(Text-based design files)
↓↓↓
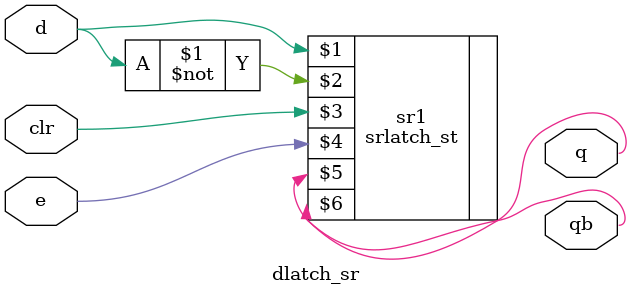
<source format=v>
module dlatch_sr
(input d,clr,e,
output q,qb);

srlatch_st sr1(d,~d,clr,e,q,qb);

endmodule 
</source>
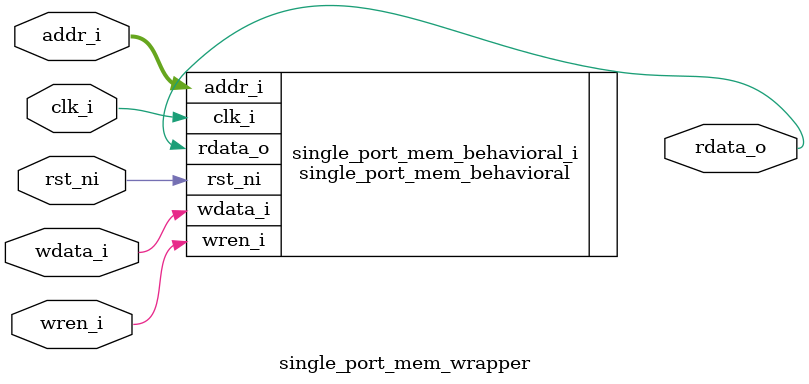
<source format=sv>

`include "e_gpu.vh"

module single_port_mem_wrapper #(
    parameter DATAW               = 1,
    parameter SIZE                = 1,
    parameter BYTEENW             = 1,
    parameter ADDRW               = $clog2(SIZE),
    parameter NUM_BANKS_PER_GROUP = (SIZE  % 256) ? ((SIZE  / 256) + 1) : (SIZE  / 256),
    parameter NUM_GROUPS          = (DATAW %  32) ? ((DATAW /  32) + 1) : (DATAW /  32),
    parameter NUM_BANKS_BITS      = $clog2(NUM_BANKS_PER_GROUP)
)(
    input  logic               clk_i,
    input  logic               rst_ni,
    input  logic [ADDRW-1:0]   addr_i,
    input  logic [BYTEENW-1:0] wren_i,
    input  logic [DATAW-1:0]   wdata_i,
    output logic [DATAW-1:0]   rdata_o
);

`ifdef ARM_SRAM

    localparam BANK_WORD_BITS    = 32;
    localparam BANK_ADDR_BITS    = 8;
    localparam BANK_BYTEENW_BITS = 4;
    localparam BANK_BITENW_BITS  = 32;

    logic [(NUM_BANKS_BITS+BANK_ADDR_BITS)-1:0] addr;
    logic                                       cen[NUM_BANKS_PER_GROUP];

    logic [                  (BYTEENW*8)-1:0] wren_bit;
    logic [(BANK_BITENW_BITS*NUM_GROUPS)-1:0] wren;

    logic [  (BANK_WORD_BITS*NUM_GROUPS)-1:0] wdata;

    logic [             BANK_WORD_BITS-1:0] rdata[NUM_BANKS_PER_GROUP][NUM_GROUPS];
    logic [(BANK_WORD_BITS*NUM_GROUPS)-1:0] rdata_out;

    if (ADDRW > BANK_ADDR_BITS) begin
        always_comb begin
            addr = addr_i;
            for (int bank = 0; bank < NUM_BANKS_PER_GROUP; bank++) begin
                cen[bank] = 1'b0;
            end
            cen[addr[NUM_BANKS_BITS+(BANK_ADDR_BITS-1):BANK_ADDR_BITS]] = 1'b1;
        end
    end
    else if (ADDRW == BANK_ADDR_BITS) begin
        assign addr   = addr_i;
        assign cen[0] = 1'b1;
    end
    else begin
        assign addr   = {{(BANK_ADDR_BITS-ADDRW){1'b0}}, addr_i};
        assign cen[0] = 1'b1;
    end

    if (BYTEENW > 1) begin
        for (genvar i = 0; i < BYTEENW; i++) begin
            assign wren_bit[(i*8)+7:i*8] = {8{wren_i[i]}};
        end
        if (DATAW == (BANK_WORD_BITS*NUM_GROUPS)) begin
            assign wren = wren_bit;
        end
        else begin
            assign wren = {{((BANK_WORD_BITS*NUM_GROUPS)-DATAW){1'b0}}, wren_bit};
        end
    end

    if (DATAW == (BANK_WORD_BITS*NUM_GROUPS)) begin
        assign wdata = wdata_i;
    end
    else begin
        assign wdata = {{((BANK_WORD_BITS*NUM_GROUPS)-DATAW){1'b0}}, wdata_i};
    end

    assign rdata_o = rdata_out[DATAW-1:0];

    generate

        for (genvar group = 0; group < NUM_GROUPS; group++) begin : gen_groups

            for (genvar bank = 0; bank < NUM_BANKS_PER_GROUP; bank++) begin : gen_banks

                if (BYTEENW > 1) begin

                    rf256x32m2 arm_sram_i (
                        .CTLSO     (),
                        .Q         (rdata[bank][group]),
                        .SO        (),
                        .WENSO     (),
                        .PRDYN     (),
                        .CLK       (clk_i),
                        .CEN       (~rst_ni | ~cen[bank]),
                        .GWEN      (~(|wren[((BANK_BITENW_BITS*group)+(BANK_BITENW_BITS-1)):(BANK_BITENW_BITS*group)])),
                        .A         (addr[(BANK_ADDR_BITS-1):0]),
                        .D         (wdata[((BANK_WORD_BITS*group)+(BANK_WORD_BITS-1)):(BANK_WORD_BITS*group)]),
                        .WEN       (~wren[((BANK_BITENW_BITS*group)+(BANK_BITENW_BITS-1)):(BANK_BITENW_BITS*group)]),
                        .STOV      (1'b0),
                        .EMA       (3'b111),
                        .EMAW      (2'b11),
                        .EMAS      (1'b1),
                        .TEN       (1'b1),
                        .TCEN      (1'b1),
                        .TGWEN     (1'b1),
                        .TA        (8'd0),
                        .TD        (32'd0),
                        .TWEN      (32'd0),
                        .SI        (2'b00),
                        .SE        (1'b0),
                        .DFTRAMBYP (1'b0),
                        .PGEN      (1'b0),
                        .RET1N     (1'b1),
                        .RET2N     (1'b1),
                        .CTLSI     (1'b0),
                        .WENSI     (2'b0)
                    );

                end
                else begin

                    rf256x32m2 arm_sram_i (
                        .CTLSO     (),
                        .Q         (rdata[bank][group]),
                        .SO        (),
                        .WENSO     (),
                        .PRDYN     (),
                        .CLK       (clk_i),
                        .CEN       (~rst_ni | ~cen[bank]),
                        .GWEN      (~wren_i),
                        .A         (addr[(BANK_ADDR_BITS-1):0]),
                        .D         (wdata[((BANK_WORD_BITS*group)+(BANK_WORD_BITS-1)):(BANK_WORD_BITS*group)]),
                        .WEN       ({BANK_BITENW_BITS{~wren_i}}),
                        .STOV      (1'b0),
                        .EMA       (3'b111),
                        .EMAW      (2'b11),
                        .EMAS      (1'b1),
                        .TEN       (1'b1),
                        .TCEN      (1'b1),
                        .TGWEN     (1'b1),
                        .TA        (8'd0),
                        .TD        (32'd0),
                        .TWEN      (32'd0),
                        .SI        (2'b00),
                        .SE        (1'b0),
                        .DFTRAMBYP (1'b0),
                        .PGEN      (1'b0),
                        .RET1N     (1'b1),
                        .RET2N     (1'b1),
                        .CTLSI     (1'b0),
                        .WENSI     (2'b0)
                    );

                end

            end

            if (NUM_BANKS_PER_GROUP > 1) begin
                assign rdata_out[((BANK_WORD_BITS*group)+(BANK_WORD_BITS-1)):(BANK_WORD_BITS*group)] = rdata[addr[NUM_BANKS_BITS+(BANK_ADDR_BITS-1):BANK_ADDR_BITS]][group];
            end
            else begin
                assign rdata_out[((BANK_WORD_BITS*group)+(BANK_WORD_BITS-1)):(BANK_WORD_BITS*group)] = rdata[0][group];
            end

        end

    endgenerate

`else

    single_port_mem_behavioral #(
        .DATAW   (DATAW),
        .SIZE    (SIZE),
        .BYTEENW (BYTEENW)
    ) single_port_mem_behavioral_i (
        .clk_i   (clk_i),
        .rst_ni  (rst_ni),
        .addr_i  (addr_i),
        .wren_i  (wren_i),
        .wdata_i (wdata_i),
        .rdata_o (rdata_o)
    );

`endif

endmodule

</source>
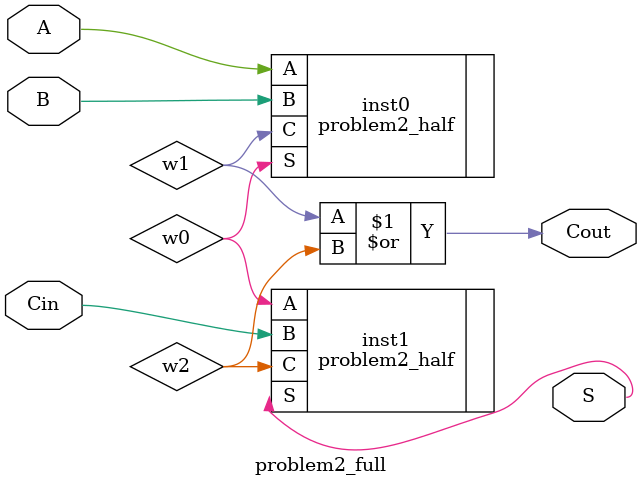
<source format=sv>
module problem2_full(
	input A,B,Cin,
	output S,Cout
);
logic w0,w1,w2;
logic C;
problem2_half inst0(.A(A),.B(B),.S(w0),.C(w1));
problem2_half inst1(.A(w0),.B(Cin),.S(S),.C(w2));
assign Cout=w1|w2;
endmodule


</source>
↑↑↑
Work to be completed:
Set every record down verbatim. No pictures belong in the copy.

Answer box:
<source format=v>
module dlatch_sr
(input d,clr,e,
output q,qb);

srlatch_st sr1(d,~d,clr,e,q,qb);

endmodule 
</source>
<source format=sv>

`include "e_gpu.vh"

module single_port_mem_wrapper #(
    parameter DATAW               = 1,
    parameter SIZE                = 1,
    parameter BYTEENW             = 1,
    parameter ADDRW               = $clog2(SIZE),
    parameter NUM_BANKS_PER_GROUP = (SIZE  % 256) ? ((SIZE  / 256) + 1) : (SIZE  / 256),
    parameter NUM_GROUPS          = (DATAW %  32) ? ((DATAW /  32) + 1) : (DATAW /  32),
    parameter NUM_BANKS_BITS      = $clog2(NUM_BANKS_PER_GROUP)
)(
    input  logic               clk_i,
    input  logic               rst_ni,
    input  logic [ADDRW-1:0]   addr_i,
    input  logic [BYTEENW-1:0] wren_i,
    input  logic [DATAW-1:0]   wdata_i,
    output logic [DATAW-1:0]   rdata_o
);

`ifdef ARM_SRAM

    localparam BANK_WORD_BITS    = 32;
    localparam BANK_ADDR_BITS    = 8;
    localparam BANK_BYTEENW_BITS = 4;
    localparam BANK_BITENW_BITS  = 32;

    logic [(NUM_BANKS_BITS+BANK_ADDR_BITS)-1:0] addr;
    logic                                       cen[NUM_BANKS_PER_GROUP];

    logic [                  (BYTEENW*8)-1:0] wren_bit;
    logic [(BANK_BITENW_BITS*NUM_GROUPS)-1:0] wren;

    logic [  (BANK_WORD_BITS*NUM_GROUPS)-1:0] wdata;

    logic [             BANK_WORD_BITS-1:0] rdata[NUM_BANKS_PER_GROUP][NUM_GROUPS];
    logic [(BANK_WORD_BITS*NUM_GROUPS)-1:0] rdata_out;

    if (ADDRW > BANK_ADDR_BITS) begin
        always_comb begin
            addr = addr_i;
            for (int bank = 0; bank < NUM_BANKS_PER_GROUP; bank++) begin
                cen[bank] = 1'b0;
            end
            cen[addr[NUM_BANKS_BITS+(BANK_ADDR_BITS-1):BANK_ADDR_BITS]] = 1'b1;
        end
    end
    else if (ADDRW == BANK_ADDR_BITS) begin
        assign addr   = addr_i;
        assign cen[0] = 1'b1;
    end
    else begin
        assign addr   = {{(BANK_ADDR_BITS-ADDRW){1'b0}}, addr_i};
        assign cen[0] = 1'b1;
    end

    if (BYTEENW > 1) begin
        for (genvar i = 0; i < BYTEENW; i++) begin
            assign wren_bit[(i*8)+7:i*8] = {8{wren_i[i]}};
        end
        if (DATAW == (BANK_WORD_BITS*NUM_GROUPS)) begin
            assign wren = wren_bit;
        end
        else begin
            assign wren = {{((BANK_WORD_BITS*NUM_GROUPS)-DATAW){1'b0}}, wren_bit};
        end
    end

    if (DATAW == (BANK_WORD_BITS*NUM_GROUPS)) begin
        assign wdata = wdata_i;
    end
    else begin
        assign wdata = {{((BANK_WORD_BITS*NUM_GROUPS)-DATAW){1'b0}}, wdata_i};
    end

    assign rdata_o = rdata_out[DATAW-1:0];

    generate

        for (genvar group = 0; group < NUM_GROUPS; group++) begin : gen_groups

            for (genvar bank = 0; bank < NUM_BANKS_PER_GROUP; bank++) begin : gen_banks

                if (BYTEENW > 1) begin

                    rf256x32m2 arm_sram_i (
                        .CTLSO     (),
                        .Q         (rdata[bank][group]),
                        .SO        (),
                        .WENSO     (),
                        .PRDYN     (),
                        .CLK       (clk_i),
                        .CEN       (~rst_ni | ~cen[bank]),
                        .GWEN      (~(|wren[((BANK_BITENW_BITS*group)+(BANK_BITENW_BITS-1)):(BANK_BITENW_BITS*group)])),
                        .A         (addr[(BANK_ADDR_BITS-1):0]),
                        .D         (wdata[((BANK_WORD_BITS*group)+(BANK_WORD_BITS-1)):(BANK_WORD_BITS*group)]),
                        .WEN       (~wren[((BANK_BITENW_BITS*group)+(BANK_BITENW_BITS-1)):(BANK_BITENW_BITS*group)]),
                        .STOV      (1'b0),
                        .EMA       (3'b111),
                        .EMAW      (2'b11),
                        .EMAS      (1'b1),
                        .TEN       (1'b1),
                        .TCEN      (1'b1),
                        .TGWEN     (1'b1),
                        .TA        (8'd0),
                        .TD        (32'd0),
                        .TWEN      (32'd0),
                        .SI        (2'b00),
                        .SE        (1'b0),
                        .DFTRAMBYP (1'b0),
                        .PGEN      (1'b0),
                        .RET1N     (1'b1),
                        .RET2N     (1'b1),
                        .CTLSI     (1'b0),
                        .WENSI     (2'b0)
                    );

                end
                else begin

                    rf256x32m2 arm_sram_i (
                        .CTLSO     (),
                        .Q         (rdata[bank][group]),
                        .SO        (),
                        .WENSO     (),
                        .PRDYN     (),
                        .CLK       (clk_i),
                        .CEN       (~rst_ni | ~cen[bank]),
                        .GWEN      (~wren_i),
                        .A         (addr[(BANK_ADDR_BITS-1):0]),
                        .D         (wdata[((BANK_WORD_BITS*group)+(BANK_WORD_BITS-1)):(BANK_WORD_BITS*group)]),
                        .WEN       ({BANK_BITENW_BITS{~wren_i}}),
                        .STOV      (1'b0),
                        .EMA       (3'b111),
                        .EMAW      (2'b11),
                        .EMAS      (1'b1),
                        .TEN       (1'b1),
                        .TCEN      (1'b1),
                        .TGWEN     (1'b1),
                        .TA        (8'd0),
                        .TD        (32'd0),
                        .TWEN      (32'd0),
                        .SI        (2'b00),
                        .SE        (1'b0),
                        .DFTRAMBYP (1'b0),
                        .PGEN      (1'b0),
                        .RET1N     (1'b1),
                        .RET2N     (1'b1),
                        .CTLSI     (1'b0),
                        .WENSI     (2'b0)
                    );

                end

            end

            if (NUM_BANKS_PER_GROUP > 1) begin
                assign rdata_out[((BANK_WORD_BITS*group)+(BANK_WORD_BITS-1)):(BANK_WORD_BITS*group)] = rdata[addr[NUM_BANKS_BITS+(BANK_ADDR_BITS-1):BANK_ADDR_BITS]][group];
            end
            else begin
                assign rdata_out[((BANK_WORD_BITS*group)+(BANK_WORD_BITS-1)):(BANK_WORD_BITS*group)] = rdata[0][group];
            end

        end

    endgenerate

`else

    single_port_mem_behavioral #(
        .DATAW   (DATAW),
        .SIZE    (SIZE),
        .BYTEENW (BYTEENW)
    ) single_port_mem_behavioral_i (
        .clk_i   (clk_i),
        .rst_ni  (rst_ni),
        .addr_i  (addr_i),
        .wren_i  (wren_i),
        .wdata_i (wdata_i),
        .rdata_o (rdata_o)
    );

`endif

endmodule

</source>
<source format=sv>
module problem2_full(
	input A,B,Cin,
	output S,Cout
);
logic w0,w1,w2;
logic C;
problem2_half inst0(.A(A),.B(B),.S(w0),.C(w1));
problem2_half inst1(.A(w0),.B(Cin),.S(S),.C(w2));
assign Cout=w1|w2;
endmodule


</source>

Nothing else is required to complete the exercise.